WORK ORDER:
Each line of the listing that contains the word "this" is to be copied.

RECORD SET:
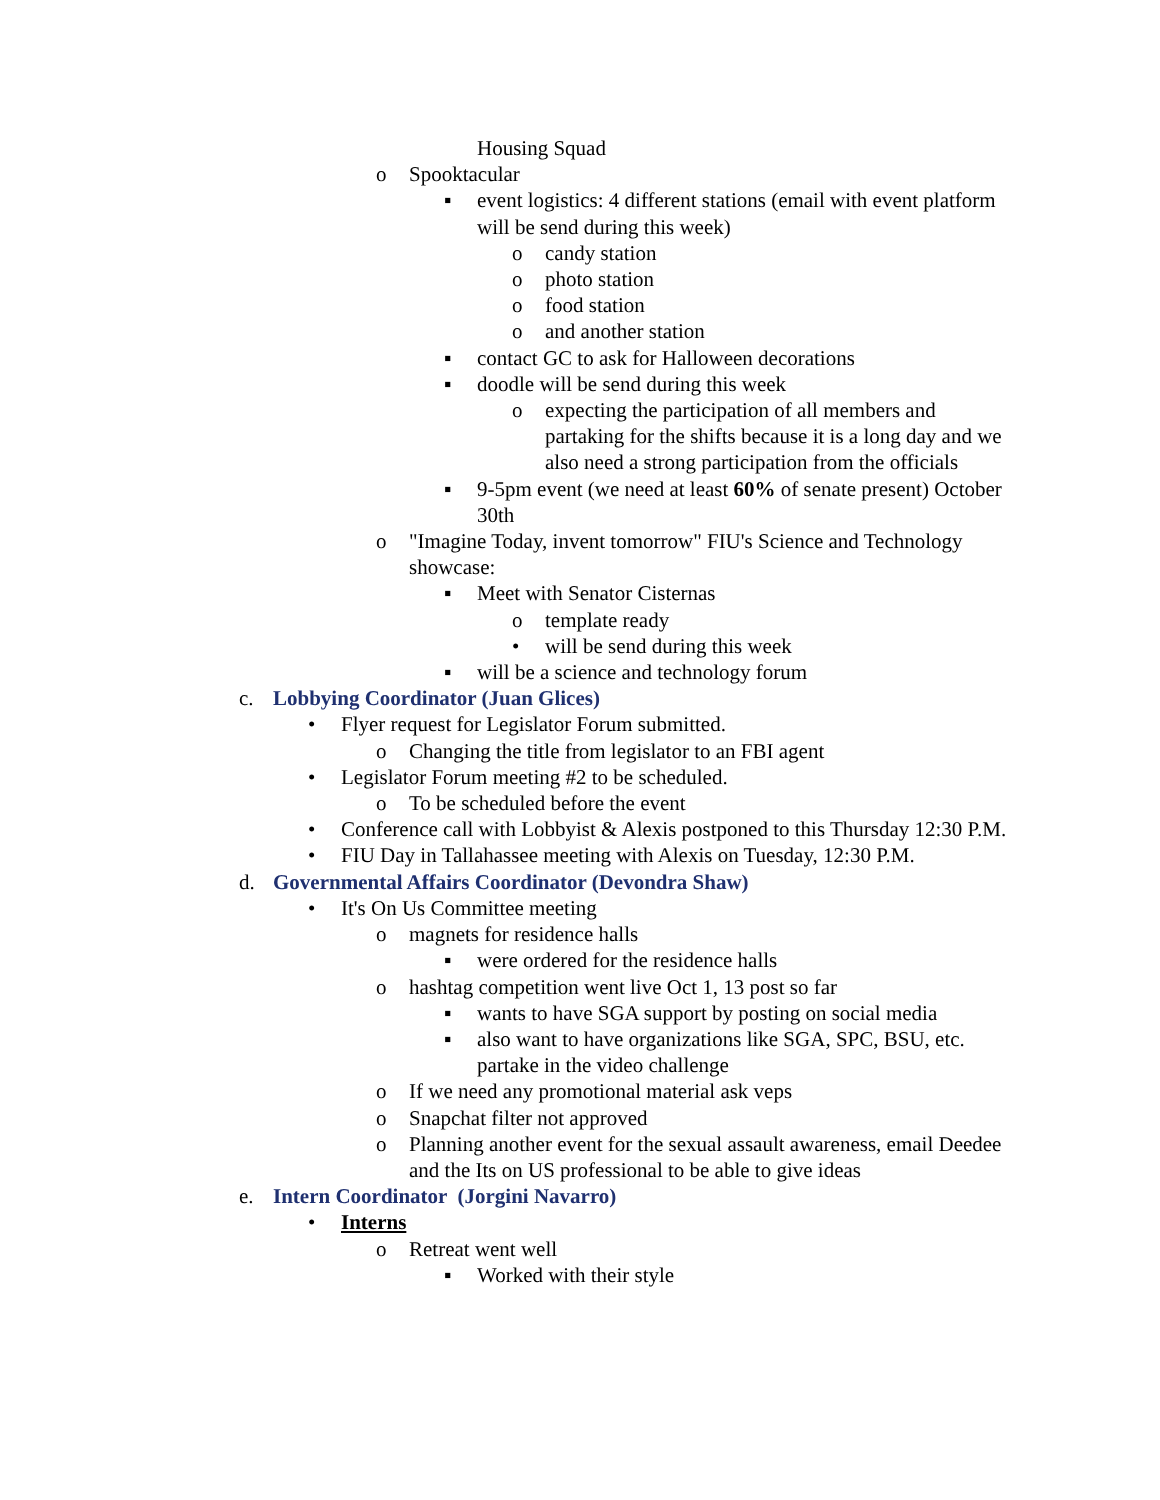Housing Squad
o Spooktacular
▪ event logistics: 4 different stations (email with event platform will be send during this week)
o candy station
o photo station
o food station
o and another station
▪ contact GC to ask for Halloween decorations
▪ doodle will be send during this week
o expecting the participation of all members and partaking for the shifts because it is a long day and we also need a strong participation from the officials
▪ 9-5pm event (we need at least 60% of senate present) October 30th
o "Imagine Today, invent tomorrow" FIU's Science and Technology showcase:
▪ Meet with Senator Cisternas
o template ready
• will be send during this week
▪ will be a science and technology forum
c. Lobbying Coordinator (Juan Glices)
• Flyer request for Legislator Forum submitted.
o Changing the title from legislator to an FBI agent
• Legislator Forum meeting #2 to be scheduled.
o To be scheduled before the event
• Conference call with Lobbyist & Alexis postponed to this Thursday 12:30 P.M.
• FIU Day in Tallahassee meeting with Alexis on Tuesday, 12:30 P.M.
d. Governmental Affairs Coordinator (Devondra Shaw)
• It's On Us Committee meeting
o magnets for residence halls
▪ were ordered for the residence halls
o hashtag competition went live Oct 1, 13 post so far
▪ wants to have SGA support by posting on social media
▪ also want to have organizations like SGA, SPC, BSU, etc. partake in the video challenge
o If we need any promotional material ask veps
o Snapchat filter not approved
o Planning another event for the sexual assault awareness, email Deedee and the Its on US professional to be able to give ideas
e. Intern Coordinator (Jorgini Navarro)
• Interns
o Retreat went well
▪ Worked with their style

RESULT:
▪ event logistics: 4 different stations (email with event platform will be send during this week)
▪ doodle will be send during this week
• will be send during this week
• Conference call with Lobbyist & Alexis postponed to this Thursday 12:30 P.M.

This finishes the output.